Items listed in a dataset

------------

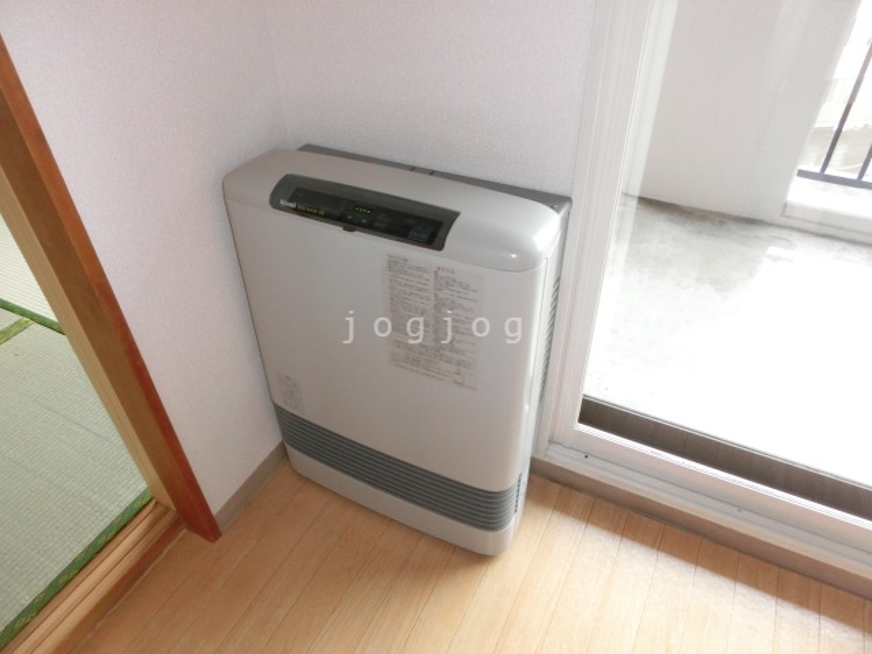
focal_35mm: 24
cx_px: 436
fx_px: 605
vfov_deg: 56.8
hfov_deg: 71.6
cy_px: 327
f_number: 3
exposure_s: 1/50
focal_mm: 4.24
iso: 400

------------

> [YOUR ASSIGNMENT]:
Set down every entry above exactly as written. Leave out all pictures.

> [RESPONSE FOR THIS EXERCISE]:
focal_35mm: 24
cx_px: 436
fx_px: 605
vfov_deg: 56.8
hfov_deg: 71.6
cy_px: 327
f_number: 3
exposure_s: 1/50
focal_mm: 4.24
iso: 400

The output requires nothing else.